*RECORDS FOR PROCESSING*.
══════════

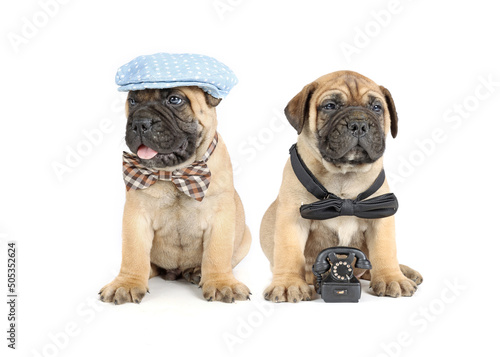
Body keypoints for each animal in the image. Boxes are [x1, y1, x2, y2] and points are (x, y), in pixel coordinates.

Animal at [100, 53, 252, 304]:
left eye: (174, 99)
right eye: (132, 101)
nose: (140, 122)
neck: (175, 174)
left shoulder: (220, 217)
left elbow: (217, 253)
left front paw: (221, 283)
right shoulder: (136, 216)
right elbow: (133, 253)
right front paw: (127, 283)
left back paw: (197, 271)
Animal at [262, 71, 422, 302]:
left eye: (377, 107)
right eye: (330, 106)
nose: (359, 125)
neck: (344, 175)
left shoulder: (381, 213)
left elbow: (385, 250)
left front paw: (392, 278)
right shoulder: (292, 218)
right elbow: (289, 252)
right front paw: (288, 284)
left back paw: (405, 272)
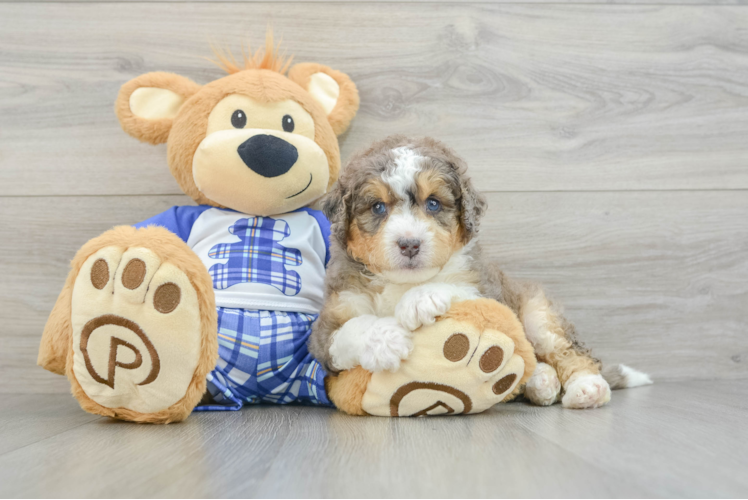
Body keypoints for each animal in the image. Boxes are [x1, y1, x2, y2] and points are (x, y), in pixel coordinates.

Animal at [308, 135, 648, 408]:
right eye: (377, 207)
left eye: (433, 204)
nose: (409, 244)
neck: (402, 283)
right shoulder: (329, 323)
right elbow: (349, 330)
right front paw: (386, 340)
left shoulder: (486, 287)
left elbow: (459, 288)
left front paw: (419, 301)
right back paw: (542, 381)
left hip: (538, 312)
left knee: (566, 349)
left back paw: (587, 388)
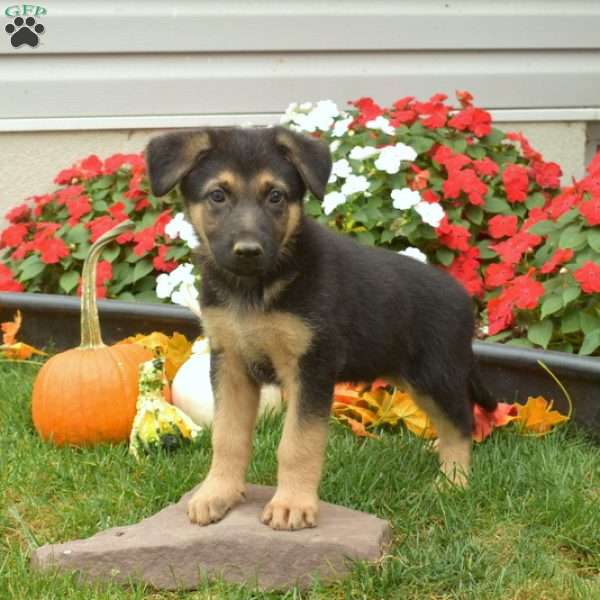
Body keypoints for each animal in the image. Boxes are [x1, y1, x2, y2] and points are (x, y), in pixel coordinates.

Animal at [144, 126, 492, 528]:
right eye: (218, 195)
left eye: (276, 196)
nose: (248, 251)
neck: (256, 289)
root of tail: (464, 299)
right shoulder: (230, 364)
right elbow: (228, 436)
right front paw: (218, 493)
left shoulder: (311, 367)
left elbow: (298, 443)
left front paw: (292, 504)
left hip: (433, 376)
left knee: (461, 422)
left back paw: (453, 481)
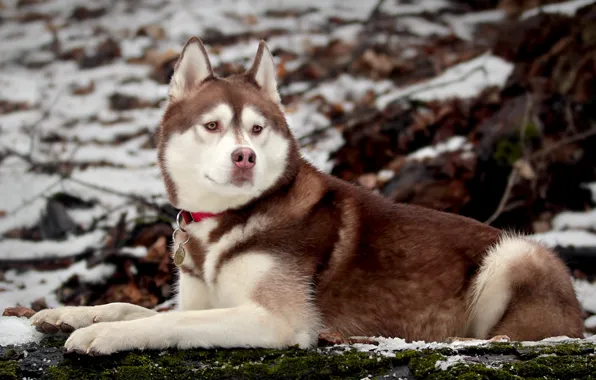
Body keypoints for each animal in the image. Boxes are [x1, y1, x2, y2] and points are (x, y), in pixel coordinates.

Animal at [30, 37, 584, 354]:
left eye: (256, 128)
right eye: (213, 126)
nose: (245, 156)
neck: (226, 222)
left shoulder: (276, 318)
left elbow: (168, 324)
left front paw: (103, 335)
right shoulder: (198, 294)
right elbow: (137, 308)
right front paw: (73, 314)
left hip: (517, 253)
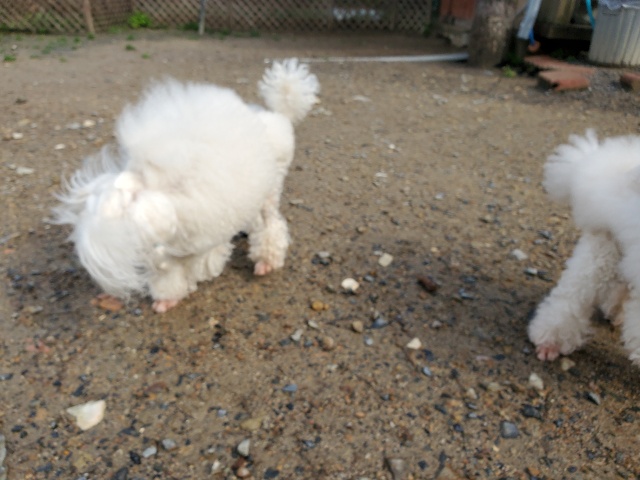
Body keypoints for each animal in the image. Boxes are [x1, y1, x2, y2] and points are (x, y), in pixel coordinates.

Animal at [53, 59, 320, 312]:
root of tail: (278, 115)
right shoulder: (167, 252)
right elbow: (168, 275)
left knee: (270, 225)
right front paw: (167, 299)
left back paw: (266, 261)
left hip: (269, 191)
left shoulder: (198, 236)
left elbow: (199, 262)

══════════

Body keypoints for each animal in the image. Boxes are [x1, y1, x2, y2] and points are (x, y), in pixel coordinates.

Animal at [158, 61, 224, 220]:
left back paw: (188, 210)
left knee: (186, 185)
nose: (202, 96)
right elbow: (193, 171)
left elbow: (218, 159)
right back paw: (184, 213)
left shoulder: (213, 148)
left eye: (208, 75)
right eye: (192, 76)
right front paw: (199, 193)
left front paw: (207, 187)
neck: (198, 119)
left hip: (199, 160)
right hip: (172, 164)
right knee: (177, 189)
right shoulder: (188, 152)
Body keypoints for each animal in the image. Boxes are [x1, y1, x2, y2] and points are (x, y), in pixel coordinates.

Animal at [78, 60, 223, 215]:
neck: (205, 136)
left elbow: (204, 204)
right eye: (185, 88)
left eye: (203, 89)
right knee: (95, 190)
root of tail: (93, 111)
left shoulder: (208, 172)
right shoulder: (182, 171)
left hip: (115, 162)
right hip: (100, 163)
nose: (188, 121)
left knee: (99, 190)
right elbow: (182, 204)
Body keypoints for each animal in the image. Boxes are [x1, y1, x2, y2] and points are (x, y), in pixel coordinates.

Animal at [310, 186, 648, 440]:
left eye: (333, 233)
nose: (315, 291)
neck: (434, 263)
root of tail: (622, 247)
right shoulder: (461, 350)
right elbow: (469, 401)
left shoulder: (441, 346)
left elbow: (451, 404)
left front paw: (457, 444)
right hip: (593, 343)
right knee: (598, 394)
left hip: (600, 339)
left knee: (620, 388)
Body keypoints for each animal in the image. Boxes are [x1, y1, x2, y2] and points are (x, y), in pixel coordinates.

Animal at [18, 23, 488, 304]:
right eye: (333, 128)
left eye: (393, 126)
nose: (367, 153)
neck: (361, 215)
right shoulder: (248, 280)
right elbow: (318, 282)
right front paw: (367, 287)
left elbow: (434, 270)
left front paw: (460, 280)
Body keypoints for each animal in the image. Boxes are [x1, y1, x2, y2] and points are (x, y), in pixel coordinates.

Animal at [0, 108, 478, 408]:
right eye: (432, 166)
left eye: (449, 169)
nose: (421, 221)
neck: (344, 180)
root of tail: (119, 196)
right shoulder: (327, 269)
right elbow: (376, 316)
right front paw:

══════════

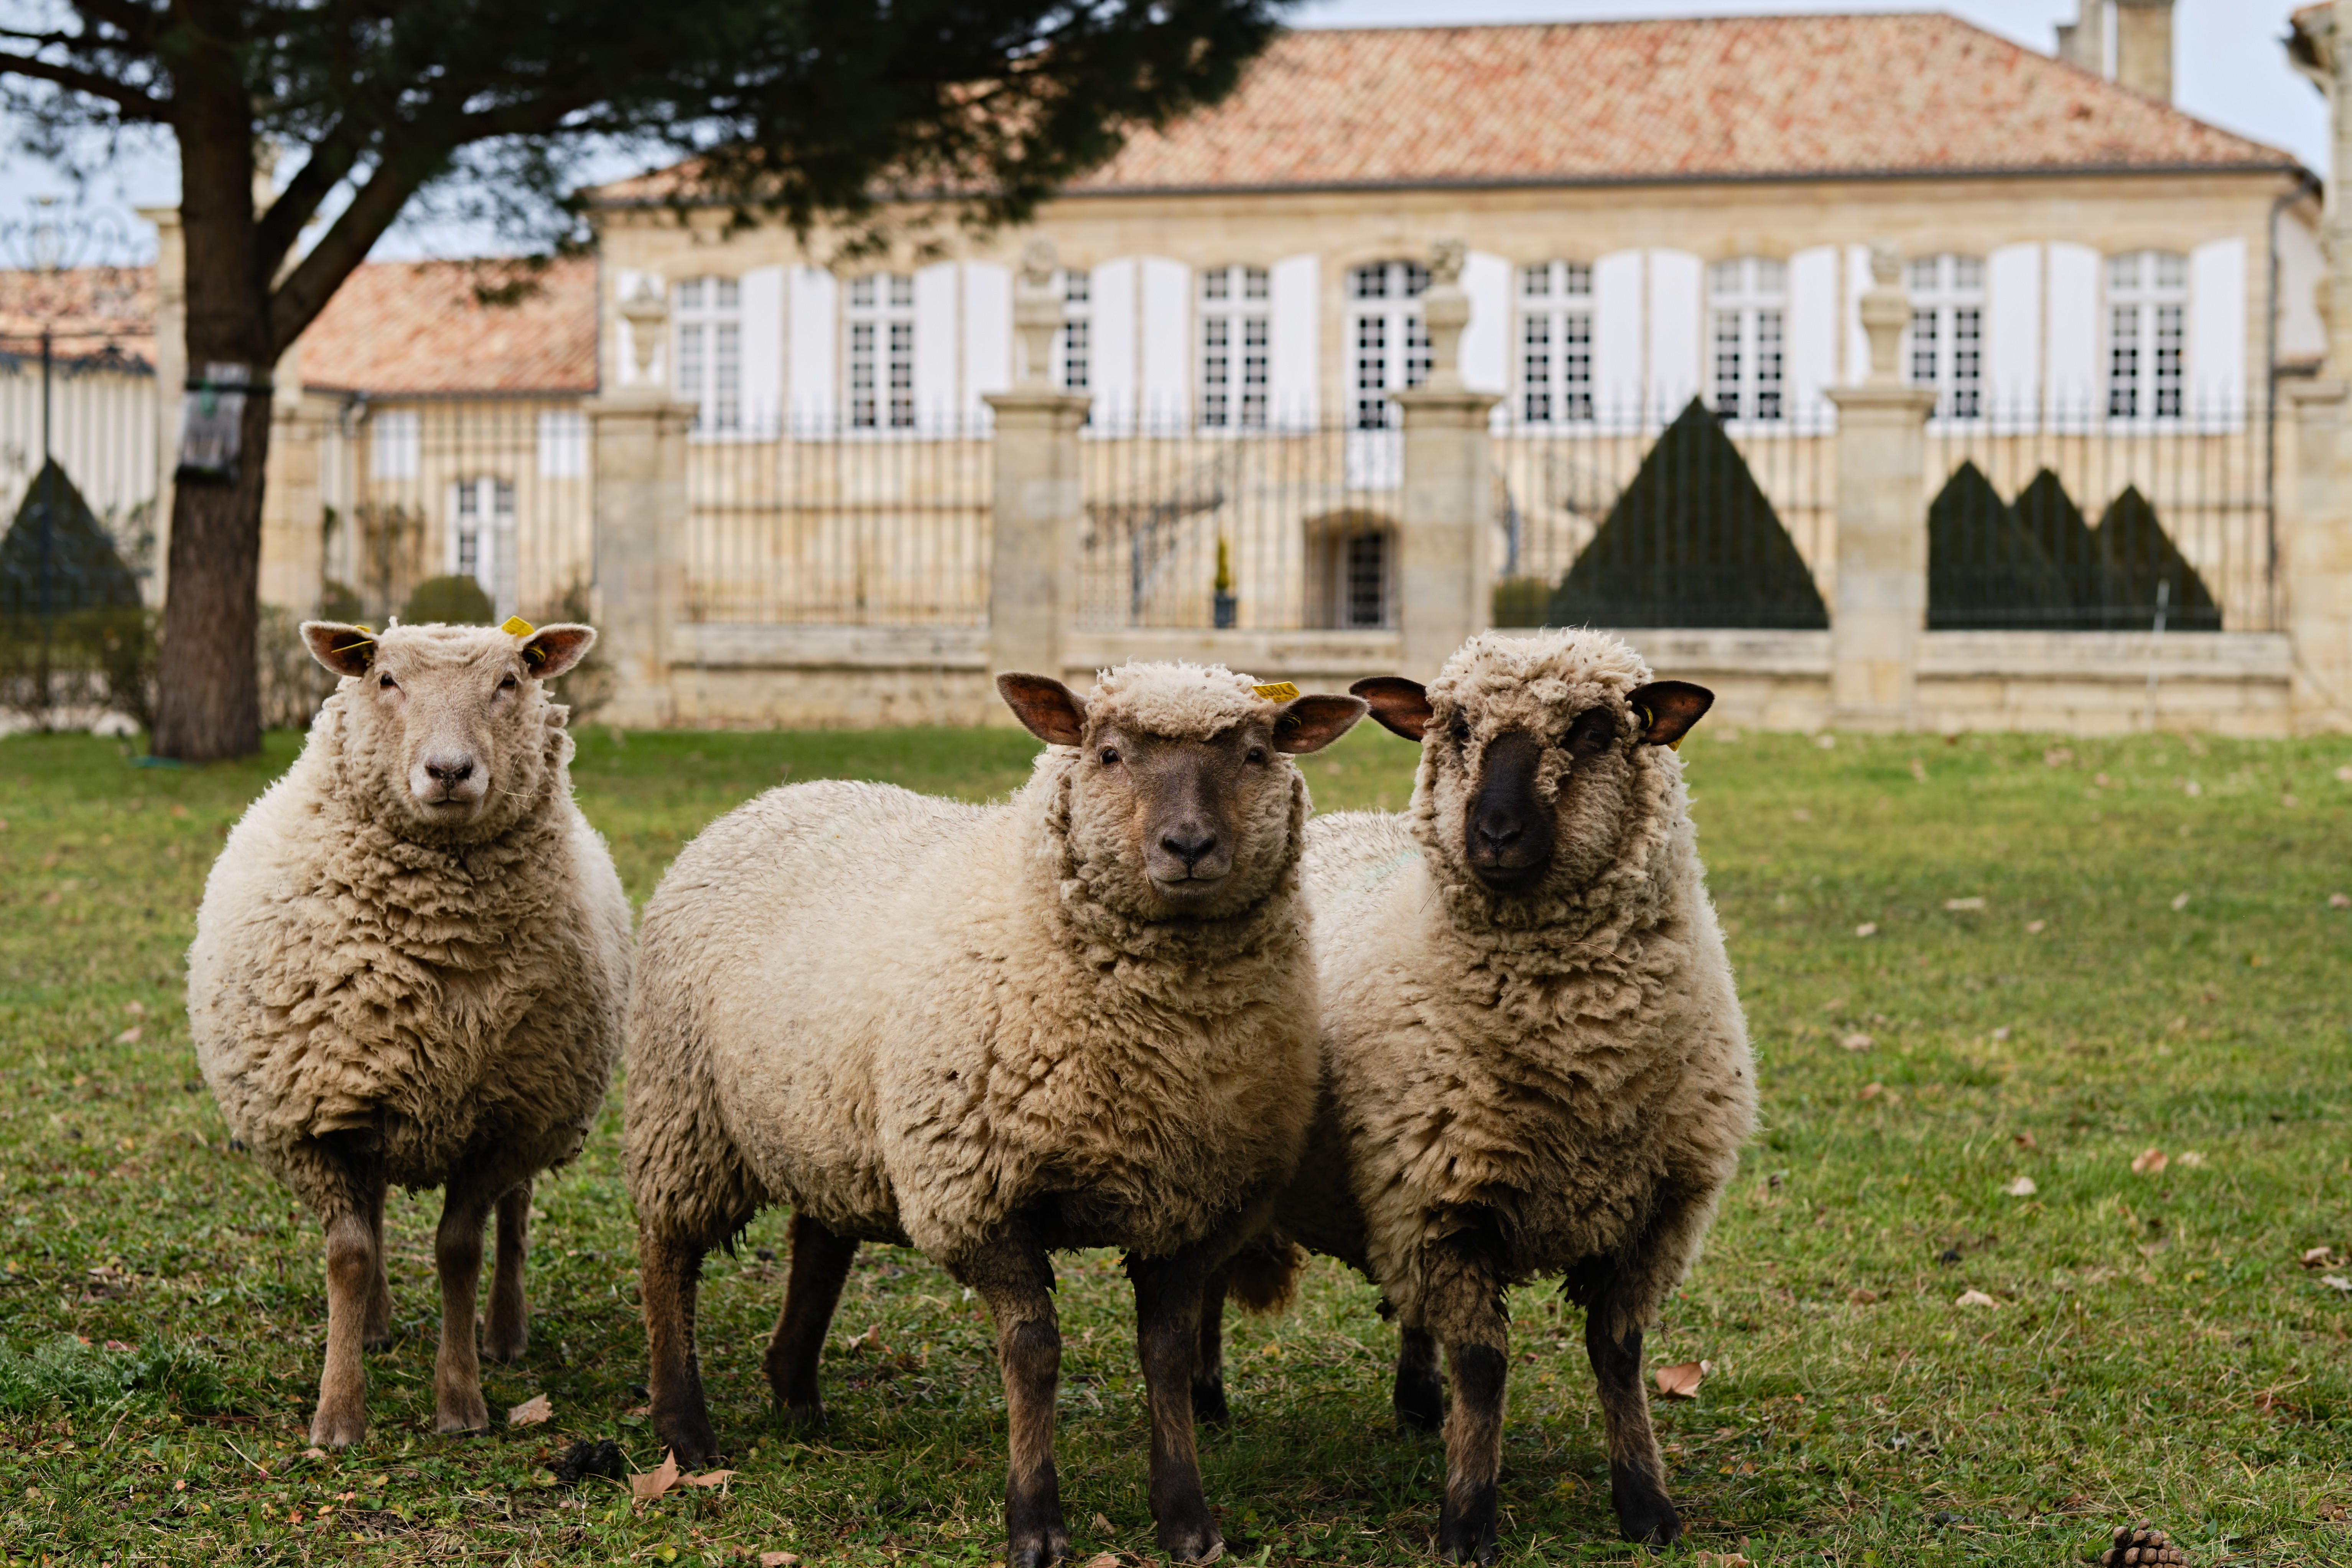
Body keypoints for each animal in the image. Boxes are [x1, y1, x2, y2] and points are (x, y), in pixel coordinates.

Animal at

══════════

Tally the lines in the material above that contain "nose". Respond with the number and nothing else.

*WRITTEN ANSWER*. 10